----- TASK INPUT

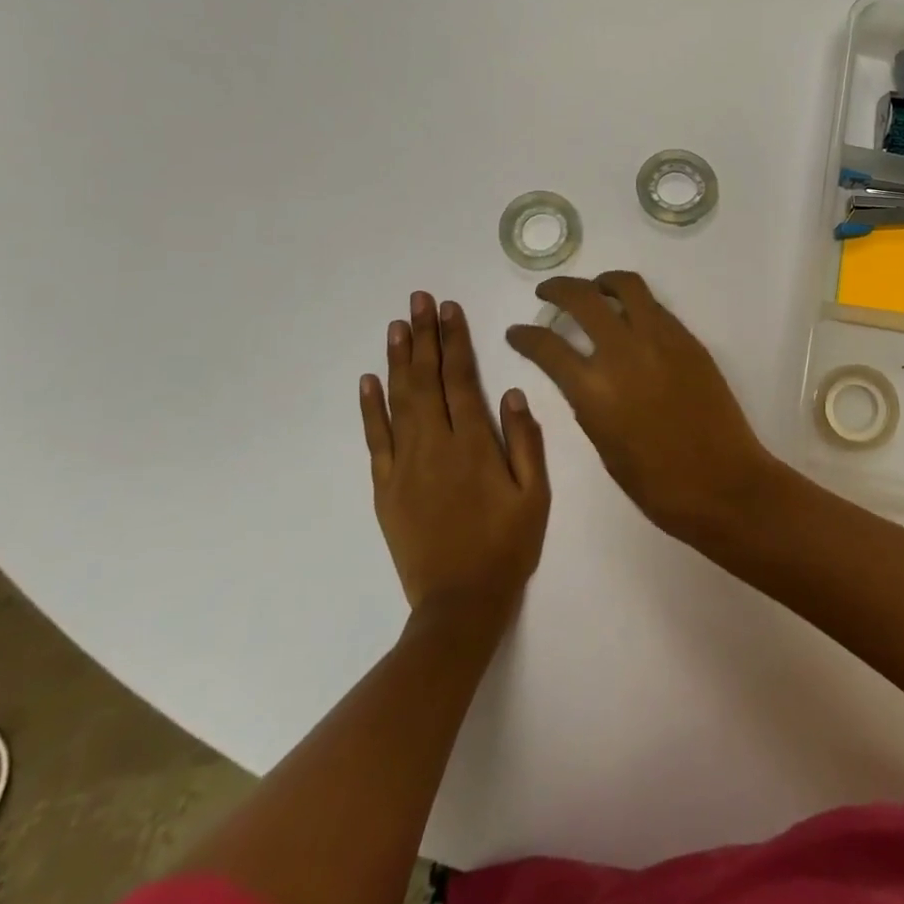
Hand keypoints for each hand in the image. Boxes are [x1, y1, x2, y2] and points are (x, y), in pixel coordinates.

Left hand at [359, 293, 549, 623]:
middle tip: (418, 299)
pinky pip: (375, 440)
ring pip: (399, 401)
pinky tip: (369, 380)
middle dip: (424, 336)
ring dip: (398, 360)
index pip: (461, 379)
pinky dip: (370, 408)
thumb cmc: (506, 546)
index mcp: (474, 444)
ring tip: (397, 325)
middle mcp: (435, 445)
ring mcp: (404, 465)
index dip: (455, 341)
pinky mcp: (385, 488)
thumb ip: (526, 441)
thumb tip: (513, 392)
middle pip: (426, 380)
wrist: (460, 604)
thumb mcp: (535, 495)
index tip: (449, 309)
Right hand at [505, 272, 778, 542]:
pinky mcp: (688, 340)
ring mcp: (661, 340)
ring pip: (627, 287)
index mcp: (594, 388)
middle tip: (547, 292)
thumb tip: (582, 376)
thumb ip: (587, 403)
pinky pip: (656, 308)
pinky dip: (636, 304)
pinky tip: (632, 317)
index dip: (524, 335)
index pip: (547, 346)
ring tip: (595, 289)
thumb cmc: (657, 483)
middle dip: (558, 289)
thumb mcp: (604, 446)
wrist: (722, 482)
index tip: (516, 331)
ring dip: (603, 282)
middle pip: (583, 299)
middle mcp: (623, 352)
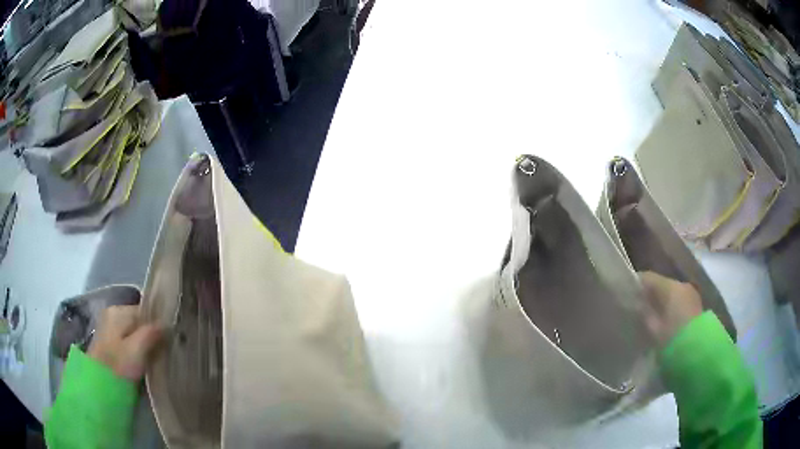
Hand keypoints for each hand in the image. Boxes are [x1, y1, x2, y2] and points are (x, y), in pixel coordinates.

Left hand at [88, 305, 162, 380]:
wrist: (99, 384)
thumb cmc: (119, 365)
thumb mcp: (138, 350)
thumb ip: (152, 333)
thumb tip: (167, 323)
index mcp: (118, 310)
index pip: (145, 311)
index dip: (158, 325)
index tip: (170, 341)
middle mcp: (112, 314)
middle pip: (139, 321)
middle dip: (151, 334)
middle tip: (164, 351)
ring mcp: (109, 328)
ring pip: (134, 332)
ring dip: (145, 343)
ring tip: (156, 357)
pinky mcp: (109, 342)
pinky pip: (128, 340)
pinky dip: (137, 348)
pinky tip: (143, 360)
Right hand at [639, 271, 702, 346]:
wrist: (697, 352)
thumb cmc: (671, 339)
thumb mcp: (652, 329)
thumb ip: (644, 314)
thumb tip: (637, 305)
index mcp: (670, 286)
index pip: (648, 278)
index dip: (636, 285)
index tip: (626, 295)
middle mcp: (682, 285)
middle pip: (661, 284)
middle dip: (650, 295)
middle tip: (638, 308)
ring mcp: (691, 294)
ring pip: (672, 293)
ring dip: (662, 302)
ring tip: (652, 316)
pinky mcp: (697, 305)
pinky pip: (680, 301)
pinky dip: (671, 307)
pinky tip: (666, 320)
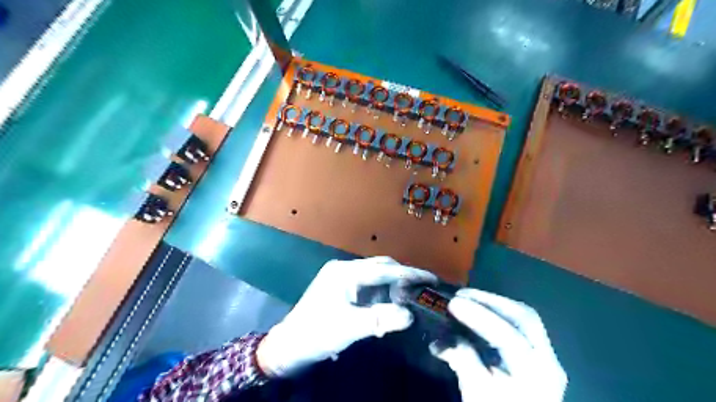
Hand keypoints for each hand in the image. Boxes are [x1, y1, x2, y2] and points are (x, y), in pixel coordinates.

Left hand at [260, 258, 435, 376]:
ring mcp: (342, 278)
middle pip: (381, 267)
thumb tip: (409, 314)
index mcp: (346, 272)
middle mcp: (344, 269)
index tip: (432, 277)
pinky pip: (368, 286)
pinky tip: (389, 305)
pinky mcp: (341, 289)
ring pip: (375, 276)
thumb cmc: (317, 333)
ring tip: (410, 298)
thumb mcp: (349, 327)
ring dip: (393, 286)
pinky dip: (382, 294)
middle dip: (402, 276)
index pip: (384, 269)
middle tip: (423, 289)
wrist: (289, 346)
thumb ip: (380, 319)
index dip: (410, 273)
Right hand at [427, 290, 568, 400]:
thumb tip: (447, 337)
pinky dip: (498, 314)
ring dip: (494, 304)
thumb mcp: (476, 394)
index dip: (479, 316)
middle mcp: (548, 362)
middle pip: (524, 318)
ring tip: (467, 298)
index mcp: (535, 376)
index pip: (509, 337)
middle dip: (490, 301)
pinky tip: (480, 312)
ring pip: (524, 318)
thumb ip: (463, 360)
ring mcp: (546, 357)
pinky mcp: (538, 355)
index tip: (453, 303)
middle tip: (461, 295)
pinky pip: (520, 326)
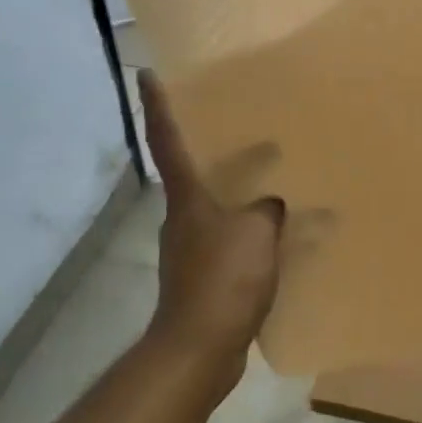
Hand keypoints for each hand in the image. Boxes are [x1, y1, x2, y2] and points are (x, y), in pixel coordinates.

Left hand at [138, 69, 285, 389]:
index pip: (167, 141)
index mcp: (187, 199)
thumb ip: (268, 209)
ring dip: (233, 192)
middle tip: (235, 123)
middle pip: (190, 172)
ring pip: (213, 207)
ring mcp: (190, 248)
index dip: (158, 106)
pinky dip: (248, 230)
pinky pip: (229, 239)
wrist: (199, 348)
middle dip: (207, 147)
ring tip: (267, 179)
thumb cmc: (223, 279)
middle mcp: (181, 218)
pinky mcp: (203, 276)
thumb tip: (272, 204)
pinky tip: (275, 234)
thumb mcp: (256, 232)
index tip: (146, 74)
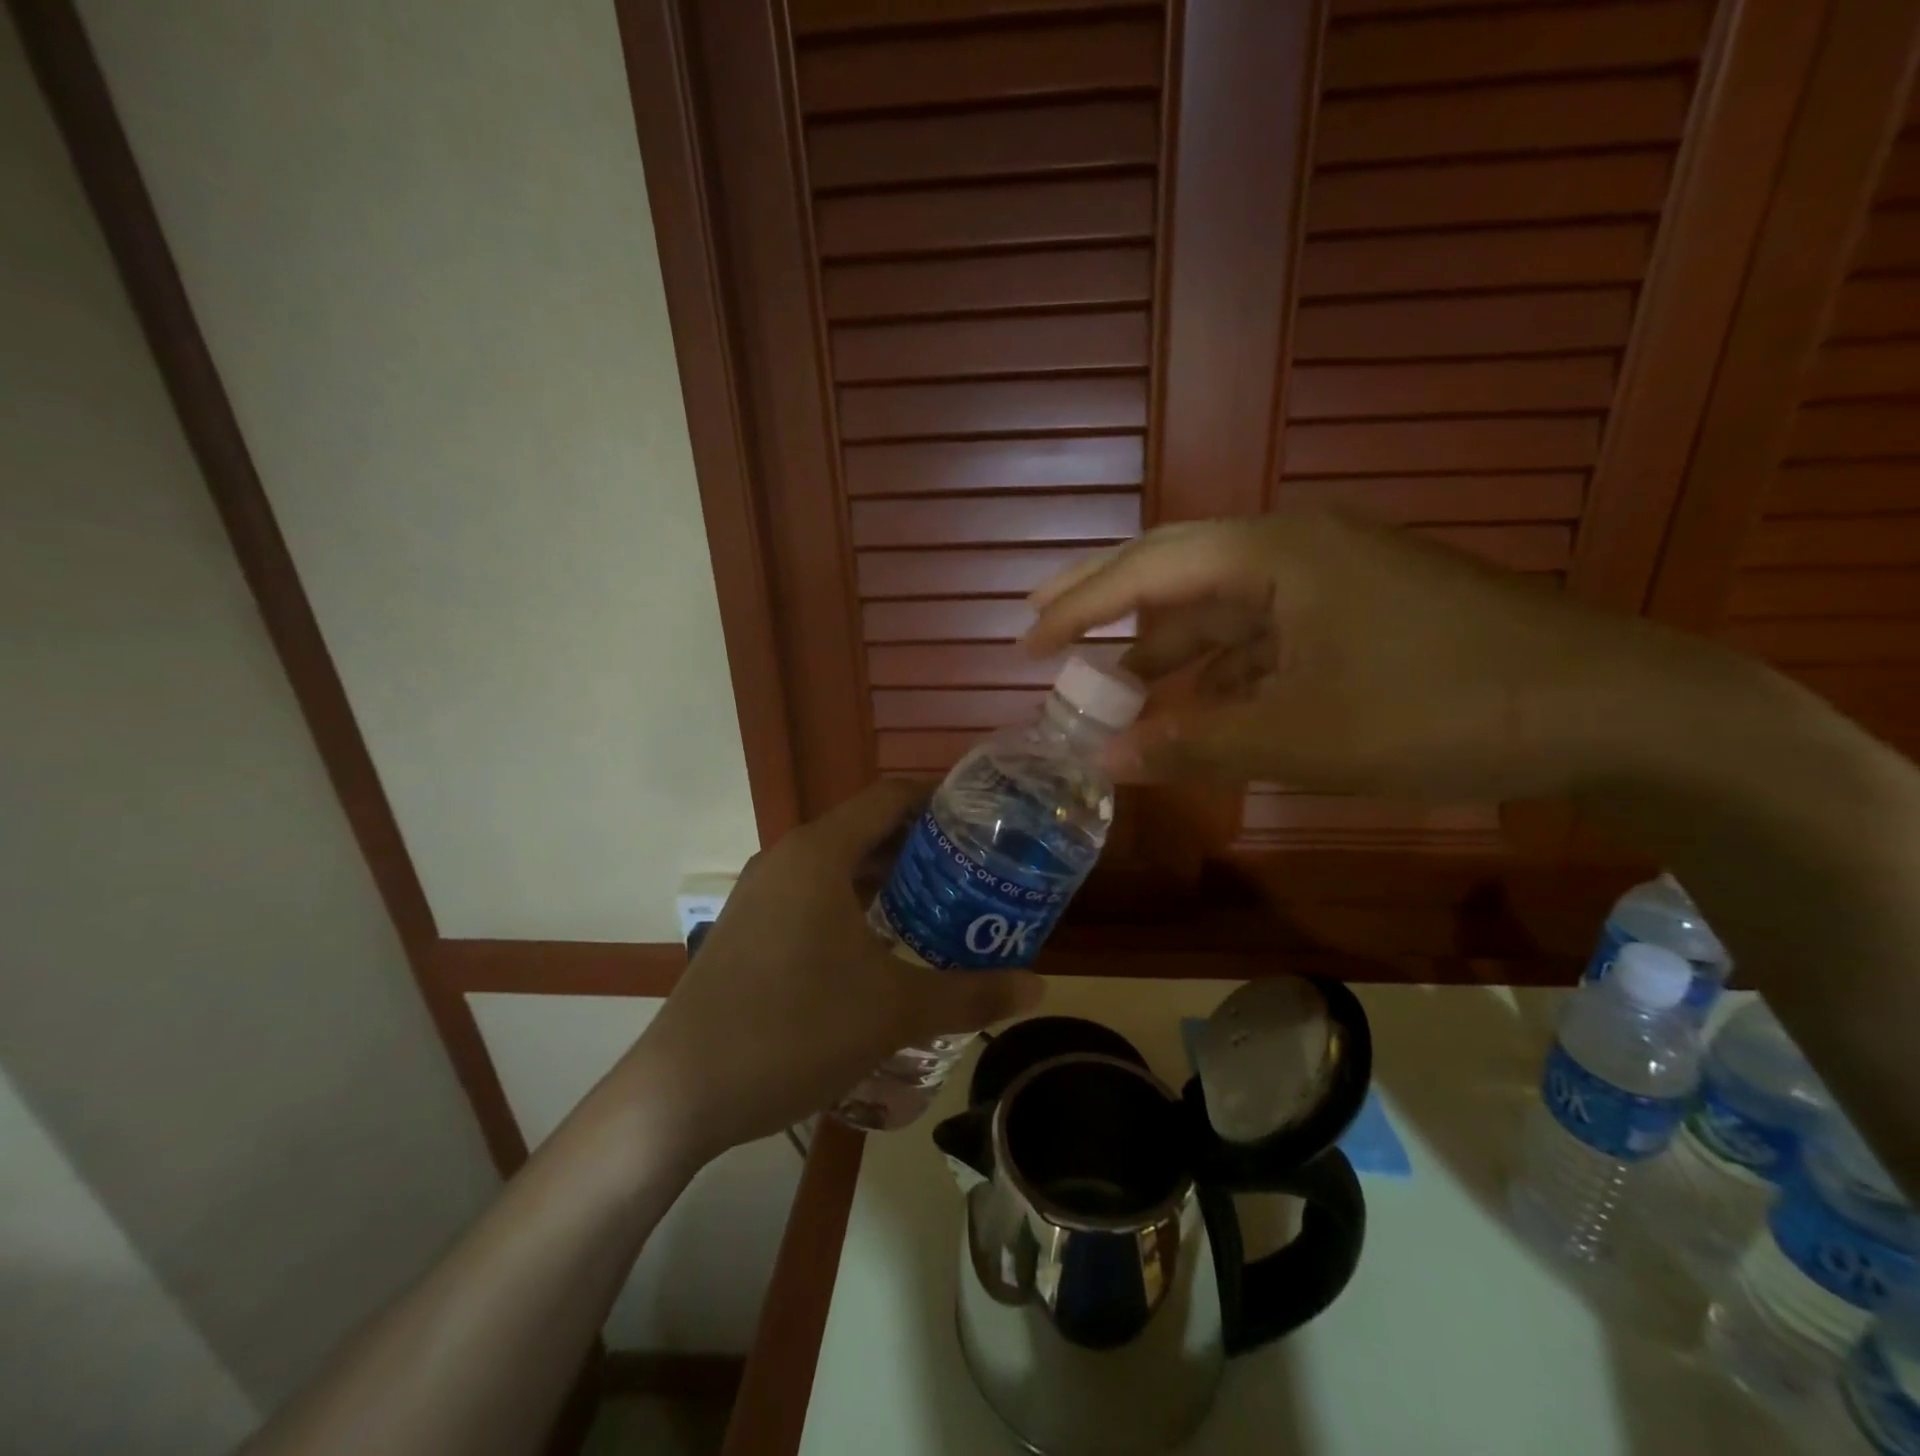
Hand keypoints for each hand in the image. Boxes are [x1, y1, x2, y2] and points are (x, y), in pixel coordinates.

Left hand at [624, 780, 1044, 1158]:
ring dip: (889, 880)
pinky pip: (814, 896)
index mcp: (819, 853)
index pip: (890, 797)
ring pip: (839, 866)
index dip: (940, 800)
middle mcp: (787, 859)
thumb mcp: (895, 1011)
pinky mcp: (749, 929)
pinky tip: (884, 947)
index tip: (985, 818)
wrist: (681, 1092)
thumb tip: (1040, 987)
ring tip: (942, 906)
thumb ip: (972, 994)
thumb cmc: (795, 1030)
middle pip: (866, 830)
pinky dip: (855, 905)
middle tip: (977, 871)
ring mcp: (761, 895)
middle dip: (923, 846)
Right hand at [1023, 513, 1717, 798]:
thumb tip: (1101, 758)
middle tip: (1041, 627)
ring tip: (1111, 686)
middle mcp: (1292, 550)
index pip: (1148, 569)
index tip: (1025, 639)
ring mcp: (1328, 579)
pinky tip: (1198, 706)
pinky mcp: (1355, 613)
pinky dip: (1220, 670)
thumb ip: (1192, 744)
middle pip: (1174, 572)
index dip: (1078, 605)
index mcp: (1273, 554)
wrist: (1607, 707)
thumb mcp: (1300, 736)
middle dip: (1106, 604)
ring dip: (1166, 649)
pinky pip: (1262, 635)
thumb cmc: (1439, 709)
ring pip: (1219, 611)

----------

**EXERCISE BRIEF:**
Take the listing above and repeat exactly the lines from the one containing "wrist: (681, 1092)" through the one containing "pinky dip: (1220, 670)", both included.

**WRITTEN RESPONSE:**
wrist: (681, 1092)
thumb tip: (1040, 987)
ring tip: (942, 906)
thumb ip: (972, 994)
thumb cmc: (795, 1030)
middle pip: (866, 830)
pinky dip: (855, 905)
middle tip: (977, 871)
ring mcp: (761, 895)
middle dip: (923, 846)
Right hand at [1023, 513, 1717, 798]:
thumb tip: (1101, 758)
middle tip: (1041, 627)
ring tip: (1111, 686)
middle mcp: (1292, 550)
index pip: (1148, 569)
index tip: (1025, 639)
ring mcp: (1328, 579)
pinky tip: (1198, 706)
pinky mcp: (1355, 613)
pinky dip: (1220, 670)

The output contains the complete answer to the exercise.